* PROBLEM DESCRIPTION *
Write out all the entries word for word and omit any pictures.

* SOURCE DATA *
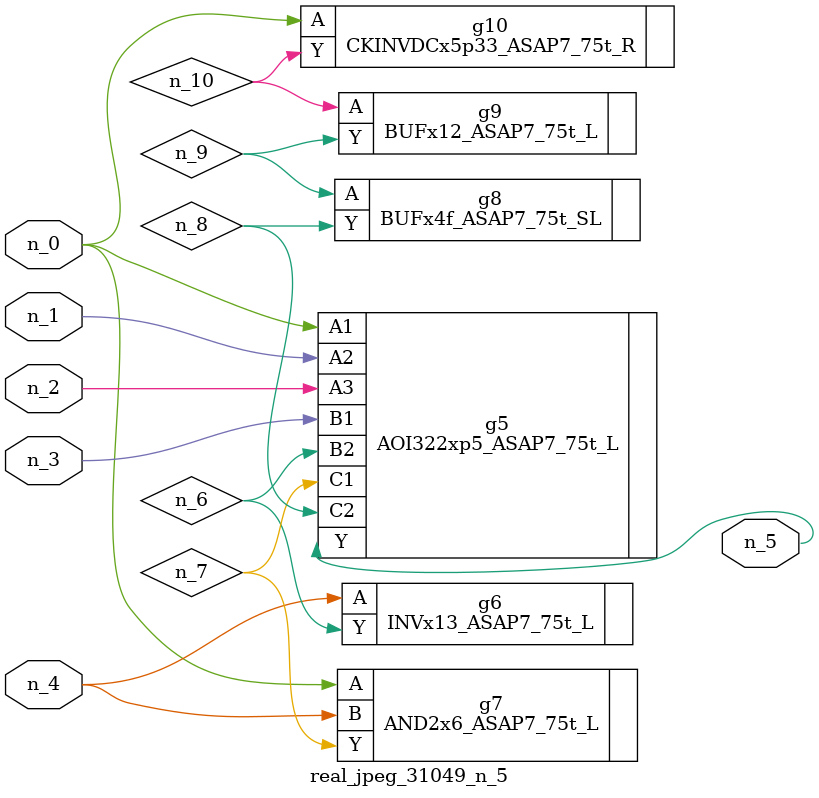
<source format=v>
module real_jpeg_31049_n_5 (n_4, n_0, n_1, n_2, n_3, n_5);

input n_4;
input n_0;
input n_1;
input n_2;
input n_3;

output n_5;

wire n_8;
wire n_6;
wire n_7;
wire n_10;
wire n_9;

AOI322xp5_ASAP7_75t_L g5 ( 
.A1(n_0),
.A2(n_1),
.A3(n_2),
.B1(n_3),
.B2(n_6),
.C1(n_7),
.C2(n_8),
.Y(n_5)
);

AND2x6_ASAP7_75t_L g7 ( 
.A(n_0),
.B(n_4),
.Y(n_7)
);

CKINVDCx5p33_ASAP7_75t_R g10 ( 
.A(n_0),
.Y(n_10)
);

INVx13_ASAP7_75t_L g6 ( 
.A(n_4),
.Y(n_6)
);

BUFx4f_ASAP7_75t_SL g8 ( 
.A(n_9),
.Y(n_8)
);

BUFx12_ASAP7_75t_L g9 ( 
.A(n_10),
.Y(n_9)
);


endmodule
</source>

* EXERCISE SOLUTION *
<source format=v>
module real_jpeg_31049_n_5 (n_4, n_0, n_1, n_2, n_3, n_5);

input n_4;
input n_0;
input n_1;
input n_2;
input n_3;

output n_5;

wire n_8;
wire n_6;
wire n_7;
wire n_10;
wire n_9;

AOI322xp5_ASAP7_75t_L g5 ( 
.A1(n_0),
.A2(n_1),
.A3(n_2),
.B1(n_3),
.B2(n_6),
.C1(n_7),
.C2(n_8),
.Y(n_5)
);

AND2x6_ASAP7_75t_L g7 ( 
.A(n_0),
.B(n_4),
.Y(n_7)
);

CKINVDCx5p33_ASAP7_75t_R g10 ( 
.A(n_0),
.Y(n_10)
);

INVx13_ASAP7_75t_L g6 ( 
.A(n_4),
.Y(n_6)
);

BUFx4f_ASAP7_75t_SL g8 ( 
.A(n_9),
.Y(n_8)
);

BUFx12_ASAP7_75t_L g9 ( 
.A(n_10),
.Y(n_9)
);


endmodule
</source>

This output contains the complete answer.